> **Task objective**: In the listing below, every line with the word "right" needs to be copied.

> **Data to examine**:
++++++++++

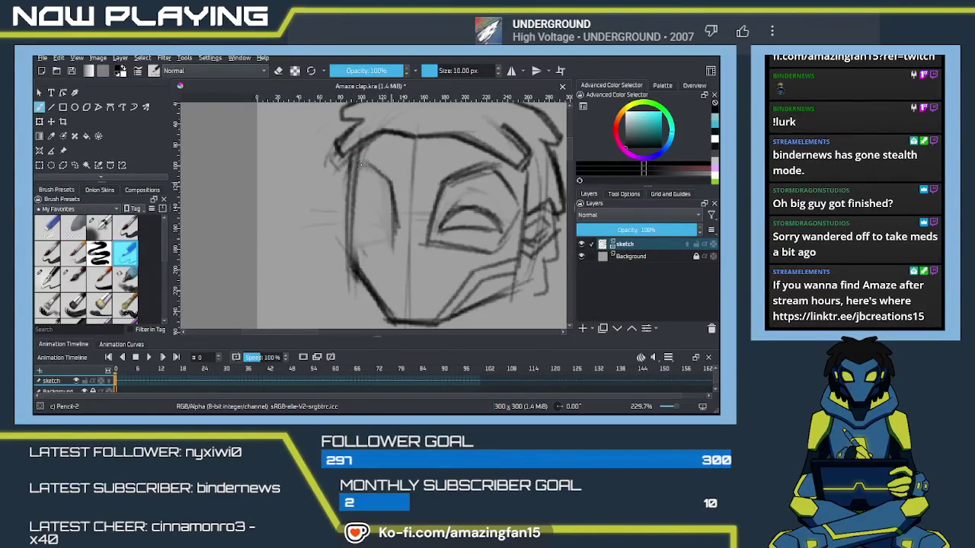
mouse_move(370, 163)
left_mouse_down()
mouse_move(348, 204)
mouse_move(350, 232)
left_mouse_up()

++++++++++

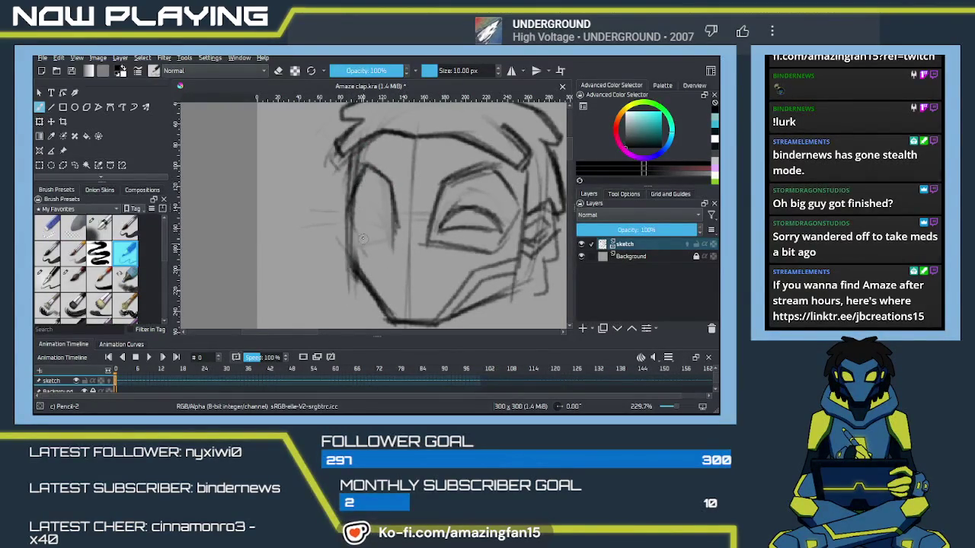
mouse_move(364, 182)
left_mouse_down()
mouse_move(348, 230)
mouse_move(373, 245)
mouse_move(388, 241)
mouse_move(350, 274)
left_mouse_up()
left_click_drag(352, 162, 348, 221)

++++++++++

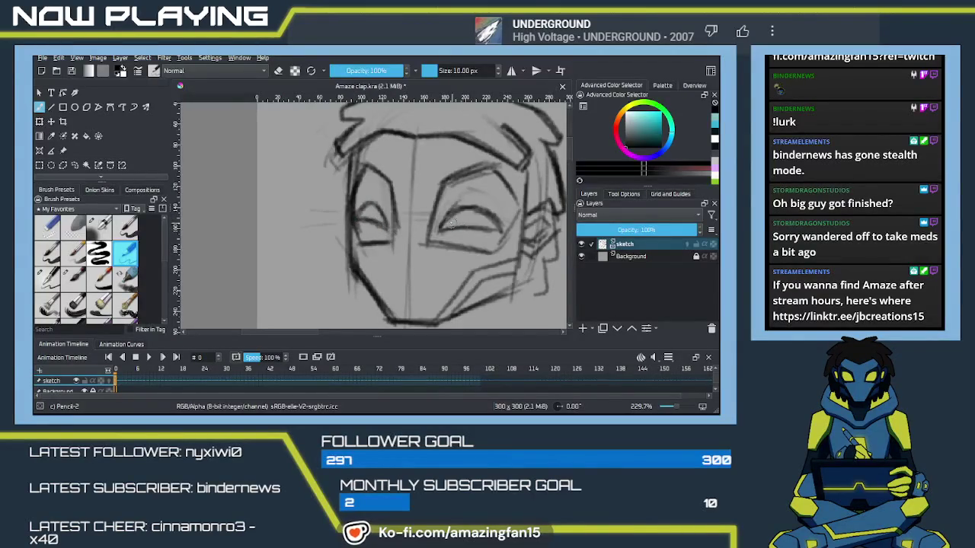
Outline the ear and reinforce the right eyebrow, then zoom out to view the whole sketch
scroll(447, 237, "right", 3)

++++++++++

> **Solved exercise**:
Outline the ear and reinforce the right eyebrow, then zoom out to view the whole sketch
scroll(447, 237, "right", 3)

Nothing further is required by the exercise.